**Written instruction**
Continue the essay on Christian responses to Ferguson and racism below, picking up after its last sentence, and leave the naming material that follows it aside.

**Source excerpt**

------------------------

By December 4, 2014 2 Comments

When the grand jury decided to not indict Darren Wilson, the police officer who repeatedly shot and killed eighteen-year-old Michael Brown, many Christian leaders expressed their shock, dismay, and outrage in writing. Twitter was ablaze, as was Ferguson. I read a number of thoughtful, justice-oriented, theologically-rich and -challenging pieces. I also read a number of proposals for undoing racism that potentially perpetuate it. They went something like this: If you want to do something about Ferguson and racism in the United States, become friends with a black person and listen sympathetically to them. On the surface, this may appear like sound advice, rooted in the gospel’s call. It might be a positive step toward racial reconciliation, but, on its own, it falls far short and has been proven to be ineffective.

Become friends with a black person. It is true that white Americans have racially homogenous friendships. It is true that this segregation inhibits the capacity to understand the presence and impact of racism. It is true that becoming friends with African Americans can open our eyes to the daily discrimination that they endure. In fact, I was forever changed in my early twenties by a close friendship with a woman and her biracial kids. When I took her kids shopping or out to the movies, I was treated differently, eyed with suspicion, spoken to with contempt. The energy changed in the interaction and I became a distrusted outsider. I felt in my body just barely a fraction of what they endured regularly.

However, friendship with a black person is not enough to undo racism. It’s not even enough to interpret racism adequately. Research has shown that it takes a network of contacts (a web of relationships) with African Americans, including colleagues, neighbors, friends, and family members, for white people to begin understanding the systemic, structural powers that promulgate racism.

------------------------

(Dataset records)
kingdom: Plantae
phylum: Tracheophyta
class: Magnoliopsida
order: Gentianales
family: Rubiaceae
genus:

------------------------

**The response**
The friendship strategy emerges from the Evangelical worldview, which is characterized by freewill individualism, relationalism, and anti-structuralism. (For the full argument, see Michael Emerson and Christian Smith, Divided by Faith: Evangelical Religion and the Problem of Race in America [Oxford, 2000].) Freewill individualism emphasizes personal agency, responsibility, and self-determination. Relationalism emphasizes transformation through personal relationships with God and others. Anti-structuralism is an outright rejection of the influence of social structures on personal choice and relationships. Sin, for instance, is solely an individual problem (between a person and God) and transformation occurs through personal relationship with Jesus (not by confronting and changing unjust and oppressive systems). Or if, institutions are unjust, then the only way to change them is to change the individuals operating inside them.

Regarding race, Emerson and Smith discovered that these elements of the Evangelical worldview lead to (1) explaining discrimination as an interpersonal phenomenon only, (2) a tendency to blame African Americans for the inequalities they experience, and/or (3) the outright rejection of the reality of racism (that is, it’s a convenient excuse, not a life-diminishing and life-inhibiting structural power).

Just Listen. Listening is essential to any learning and this is certainly true when it comes to understanding and responding racism. However, admonitions, such as “walk a mile in the shoes of another person” and “put yourself in their place,” no matter what the context, can be problematic. These admonitions potentially confuse sympathy and empathy, on the one hand, and potentially deny the duality of openness and closedness in human relating. Both of these are particularly dangerous when working for racial reconciliation.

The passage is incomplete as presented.